Data extract:
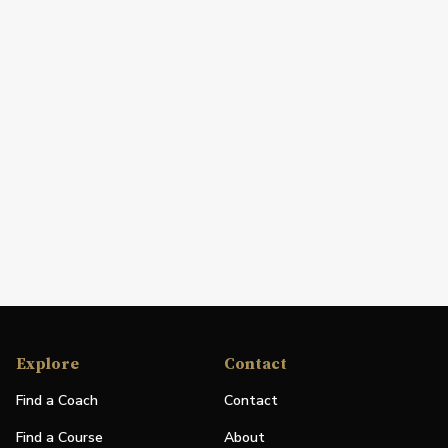
Explore
Contact
Find a Coach
Contact
Find a Course
About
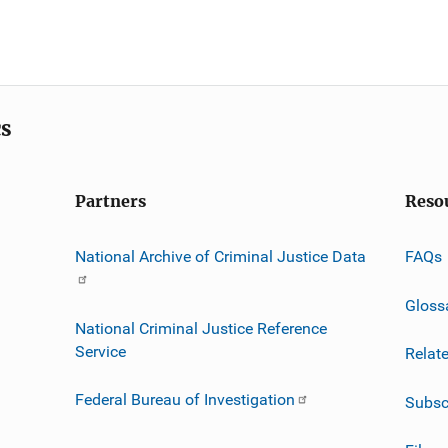
cs
Partners
Reso
National Archive of Criminal Justice Data
FAQs
Gloss
National Criminal Justice Reference
Service
Relat
Federal Bureau of Investigation
Subsc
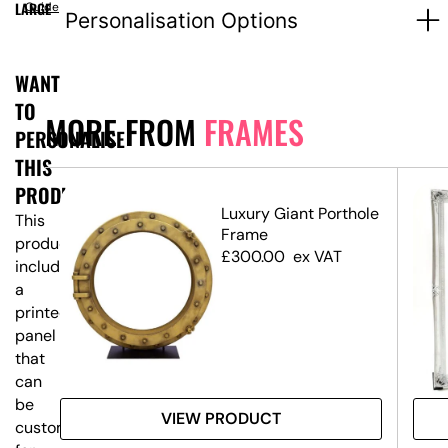
LARGE
Guide
Personalisation Options
WANT
TO
MORE FROM
FRAMES
PERSONALISE
THIS
PRODUCT?
ium
Luxury Giant Porthole
This
me
Frame
product
£
300.00
ex VAT
includes
a
printed
panel
that
can
be
VIEW PRODUCT
customised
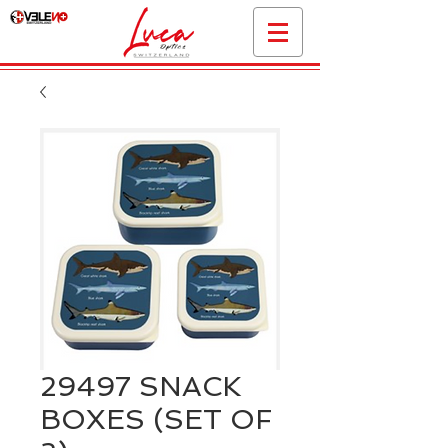
29497 SNACK
BOXES (SET OF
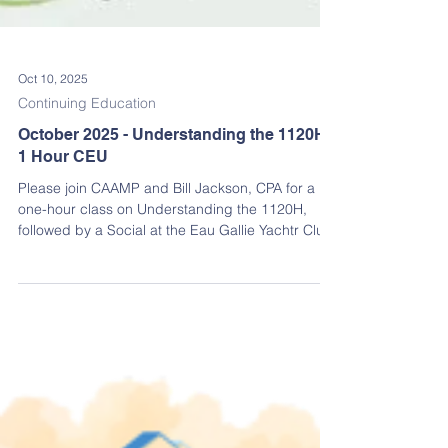
Oct 10, 2025
Continuing Education
October 2025 - Understanding the 1120H
1 Hour CEU
Please join CAAMP and Bill Jackson, CPA for a
one-hour class on Understanding the 1120H,
followed by a Social at the Eau Gallie Yachtr Club!
Earn an Insurance & Financial Management CEU
credit while learning how the 1120H works in a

Assigned task:
Copy the text in the data above line for line, with no changes. Leave out the pictures.

Answer to this exercise:
Explore
Contact
Find a Coach
Contact
Find a Course
About
cs
Partners
Reso
National Archive of Criminal Justice Data
FAQs
Gloss
National Criminal Justice Reference
Service
Relat
Federal Bureau of Investigation
Subsc
LARGE
Guide
Personalisation Options
WANT
TO
MORE FROM
FRAMES
PERSONALISE
THIS
PRODUCT?
ium
Luxury Giant Porthole
This
me
Frame
product
£
300.00
ex VAT
includes
a
printed
panel
that
can
be
VIEW PRODUCT
customised
29497 SNACK
BOXES (SET OF
Oct 10, 2025
Continuing Education
October 2025 - Understanding the 1120H
1 Hour CEU
Please join CAAMP and Bill Jackson, CPA for a
one-hour class on Understanding the 1120H,
followed by a Social at the Eau Gallie Yachtr Club!
Earn an Insurance & Financial Management CEU
credit while learning how the 1120H works in a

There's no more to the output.